— Supplied information —
▬▬▬▬▬▬▬▬▬▬

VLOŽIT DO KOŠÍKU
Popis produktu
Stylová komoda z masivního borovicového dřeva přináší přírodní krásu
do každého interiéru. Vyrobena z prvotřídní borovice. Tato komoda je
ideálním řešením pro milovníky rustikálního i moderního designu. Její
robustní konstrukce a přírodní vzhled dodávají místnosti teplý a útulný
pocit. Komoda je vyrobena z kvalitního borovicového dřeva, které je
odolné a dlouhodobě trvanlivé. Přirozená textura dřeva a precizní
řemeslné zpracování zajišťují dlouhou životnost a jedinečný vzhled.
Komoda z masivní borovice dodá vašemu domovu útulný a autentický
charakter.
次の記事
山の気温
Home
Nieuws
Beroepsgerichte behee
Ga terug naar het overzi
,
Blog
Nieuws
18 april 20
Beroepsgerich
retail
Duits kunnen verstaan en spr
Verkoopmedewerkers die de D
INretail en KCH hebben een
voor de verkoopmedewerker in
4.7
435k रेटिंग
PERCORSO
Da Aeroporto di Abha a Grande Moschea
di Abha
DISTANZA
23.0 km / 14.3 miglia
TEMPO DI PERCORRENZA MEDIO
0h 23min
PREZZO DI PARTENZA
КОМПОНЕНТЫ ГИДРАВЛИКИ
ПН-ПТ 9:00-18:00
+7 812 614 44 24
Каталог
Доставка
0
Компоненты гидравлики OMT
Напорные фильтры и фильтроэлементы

▬▬▬▬▬▬▬▬▬▬

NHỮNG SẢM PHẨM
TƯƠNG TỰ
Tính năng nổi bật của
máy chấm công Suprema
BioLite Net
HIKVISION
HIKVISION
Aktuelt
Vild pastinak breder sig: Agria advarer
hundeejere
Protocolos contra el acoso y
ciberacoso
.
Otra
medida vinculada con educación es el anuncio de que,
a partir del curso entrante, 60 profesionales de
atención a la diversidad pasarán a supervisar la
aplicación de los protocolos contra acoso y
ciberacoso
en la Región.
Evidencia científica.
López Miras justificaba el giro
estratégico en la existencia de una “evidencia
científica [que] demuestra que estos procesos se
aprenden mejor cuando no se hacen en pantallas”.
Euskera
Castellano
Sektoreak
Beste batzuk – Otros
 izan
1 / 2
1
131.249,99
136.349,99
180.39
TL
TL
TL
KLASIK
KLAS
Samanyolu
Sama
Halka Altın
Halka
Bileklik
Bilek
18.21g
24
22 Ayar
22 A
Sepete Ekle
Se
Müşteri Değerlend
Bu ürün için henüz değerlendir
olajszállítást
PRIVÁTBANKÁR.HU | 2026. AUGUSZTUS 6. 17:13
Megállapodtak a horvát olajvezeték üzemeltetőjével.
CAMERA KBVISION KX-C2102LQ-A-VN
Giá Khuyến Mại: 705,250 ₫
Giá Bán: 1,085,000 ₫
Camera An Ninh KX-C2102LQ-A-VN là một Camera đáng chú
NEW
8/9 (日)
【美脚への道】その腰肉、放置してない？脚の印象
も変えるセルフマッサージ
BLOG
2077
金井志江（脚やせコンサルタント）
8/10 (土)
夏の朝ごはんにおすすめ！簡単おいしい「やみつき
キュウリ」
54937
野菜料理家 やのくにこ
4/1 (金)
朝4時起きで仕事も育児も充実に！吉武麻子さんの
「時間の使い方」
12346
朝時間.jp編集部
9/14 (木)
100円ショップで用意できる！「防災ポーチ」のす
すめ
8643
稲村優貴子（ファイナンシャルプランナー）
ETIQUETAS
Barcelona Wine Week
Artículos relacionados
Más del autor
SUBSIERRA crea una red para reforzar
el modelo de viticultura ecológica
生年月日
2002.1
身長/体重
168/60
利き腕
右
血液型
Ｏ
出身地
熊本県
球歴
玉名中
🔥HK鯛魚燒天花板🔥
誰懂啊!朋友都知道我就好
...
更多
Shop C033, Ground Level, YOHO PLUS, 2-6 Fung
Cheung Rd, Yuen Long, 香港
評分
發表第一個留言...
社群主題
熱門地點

▬▬▬▬▬▬▬▬▬▬

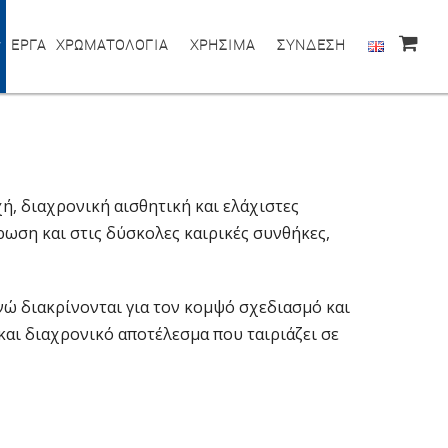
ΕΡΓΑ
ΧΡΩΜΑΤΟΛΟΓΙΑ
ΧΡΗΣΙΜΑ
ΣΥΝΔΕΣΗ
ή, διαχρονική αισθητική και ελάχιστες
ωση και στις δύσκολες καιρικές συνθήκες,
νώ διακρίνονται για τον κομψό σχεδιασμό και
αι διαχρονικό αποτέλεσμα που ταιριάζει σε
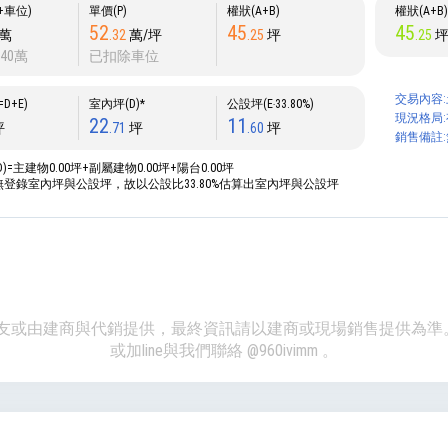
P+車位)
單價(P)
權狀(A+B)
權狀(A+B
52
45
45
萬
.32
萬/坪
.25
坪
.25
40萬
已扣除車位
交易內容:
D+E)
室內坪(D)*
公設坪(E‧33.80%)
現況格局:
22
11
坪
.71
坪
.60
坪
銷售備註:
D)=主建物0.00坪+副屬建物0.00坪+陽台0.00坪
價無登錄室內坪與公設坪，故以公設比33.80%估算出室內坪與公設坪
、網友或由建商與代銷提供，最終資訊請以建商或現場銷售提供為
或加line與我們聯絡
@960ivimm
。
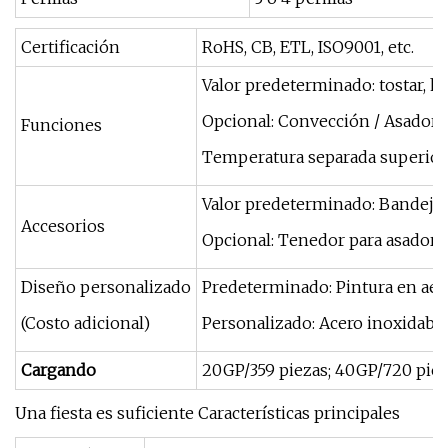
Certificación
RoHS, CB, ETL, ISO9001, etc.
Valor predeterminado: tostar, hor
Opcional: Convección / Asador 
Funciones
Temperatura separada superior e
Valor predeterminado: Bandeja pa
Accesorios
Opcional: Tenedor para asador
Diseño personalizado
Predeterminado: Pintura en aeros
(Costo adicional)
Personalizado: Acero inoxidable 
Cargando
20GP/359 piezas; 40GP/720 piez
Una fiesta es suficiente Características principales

▬▬▬▬▬▬▬▬▬▬

— Requirement —
Taking the line with "VLOŽIT DO KOŠÍKU" as the first and the line with "PREZZO DI PARTENZA" as the last, retype that stretch of the data above exactly, with no other lines.

— Result of the task —
VLOŽIT DO KOŠÍKU
Popis produktu
Stylová komoda z masivního borovicového dřeva přináší přírodní krásu
do každého interiéru. Vyrobena z prvotřídní borovice. Tato komoda je
ideálním řešením pro milovníky rustikálního i moderního designu. Její
robustní konstrukce a přírodní vzhled dodávají místnosti teplý a útulný
pocit. Komoda je vyrobena z kvalitního borovicového dřeva, které je
odolné a dlouhodobě trvanlivé. Přirozená textura dřeva a precizní
řemeslné zpracování zajišťují dlouhou životnost a jedinečný vzhled.
Komoda z masivní borovice dodá vašemu domovu útulný a autentický
charakter.
次の記事
山の気温
Home
Nieuws
Beroepsgerichte behee
Ga terug naar het overzi
,
Blog
Nieuws
18 april 20
Beroepsgerich
retail
Duits kunnen verstaan en spr
Verkoopmedewerkers die de D
INretail en KCH hebben een
voor de verkoopmedewerker in
4.7
435k रेटिंग
PERCORSO
Da Aeroporto di Abha a Grande Moschea
di Abha
DISTANZA
23.0 km / 14.3 miglia
TEMPO DI PERCORRENZA MEDIO
0h 23min
PREZZO DI PARTENZA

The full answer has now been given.